TASK STATEMENT: All records, exactly as written, minus the pictures: copy them out.

SOURCE MATERIAL:

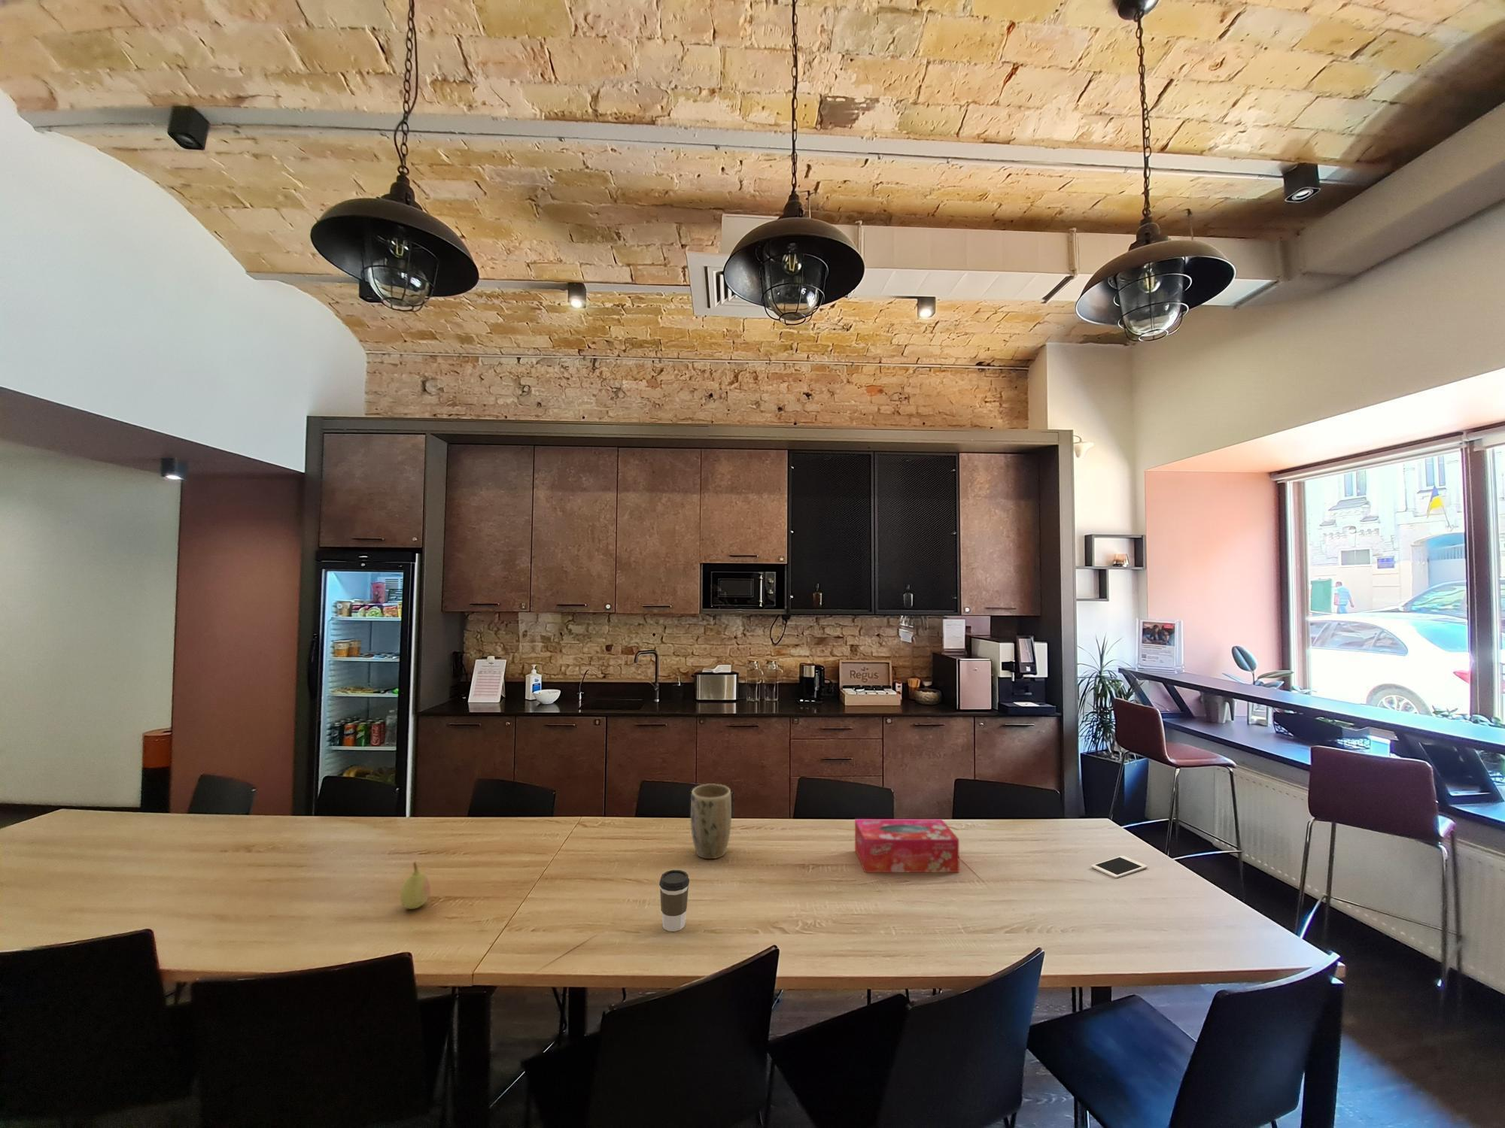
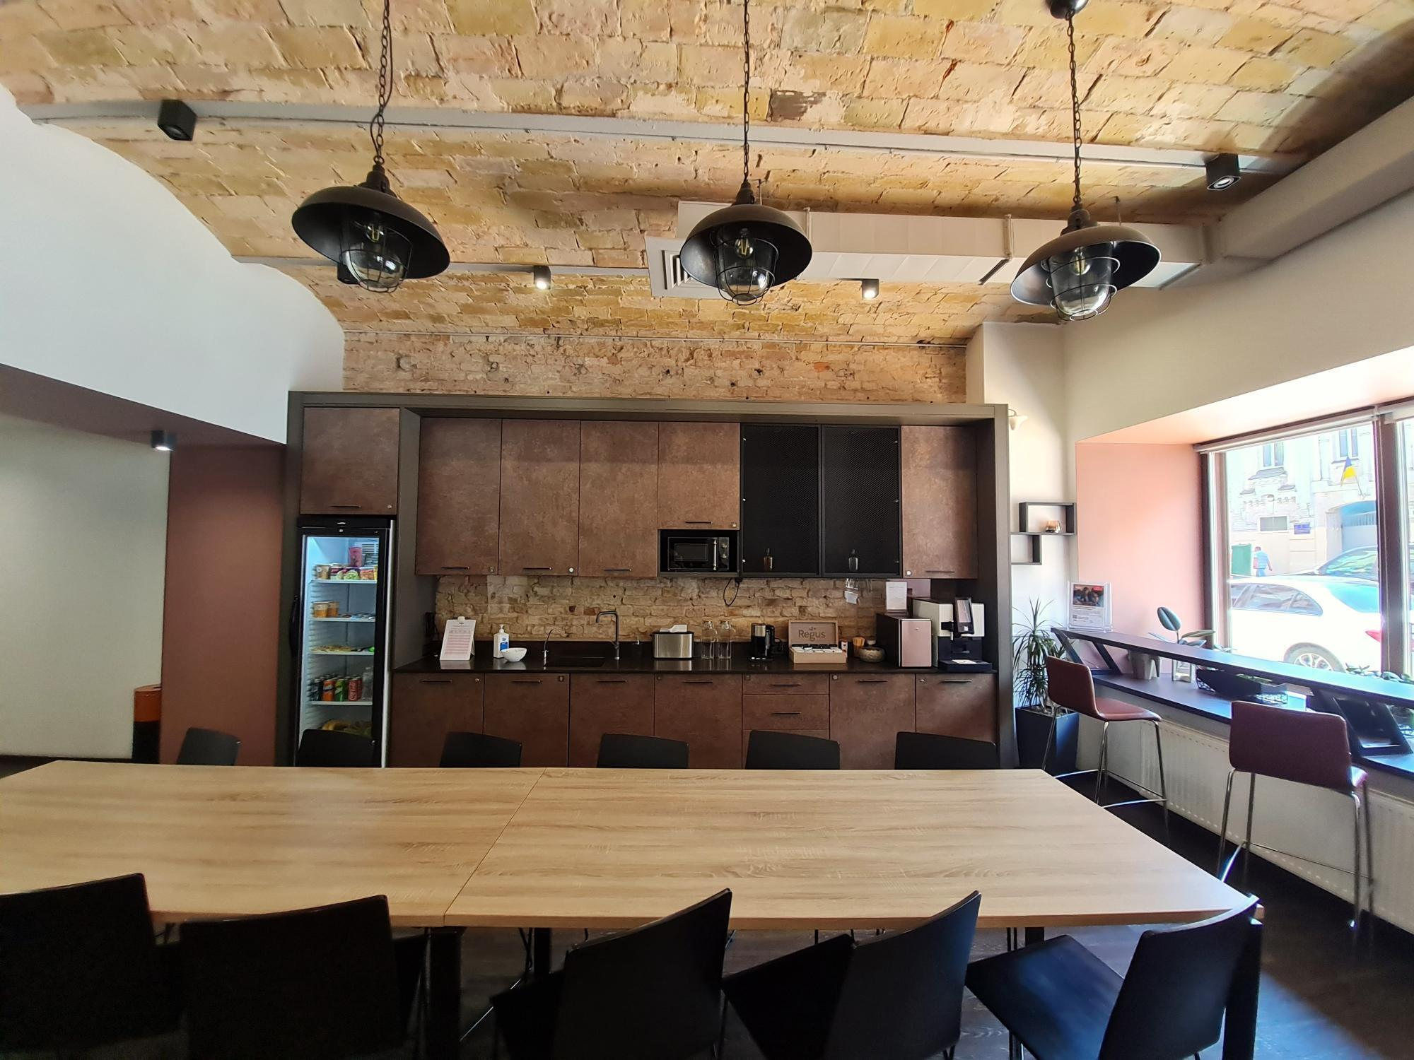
- tissue box [854,819,960,873]
- cell phone [1090,855,1148,879]
- coffee cup [659,870,690,932]
- fruit [399,861,431,910]
- plant pot [690,783,732,859]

SOLUTION TO THIS PROBLEM:
- tissue box [854,819,960,873]
- cell phone [1090,855,1148,879]
- coffee cup [659,870,690,932]
- fruit [399,861,431,910]
- plant pot [690,783,732,859]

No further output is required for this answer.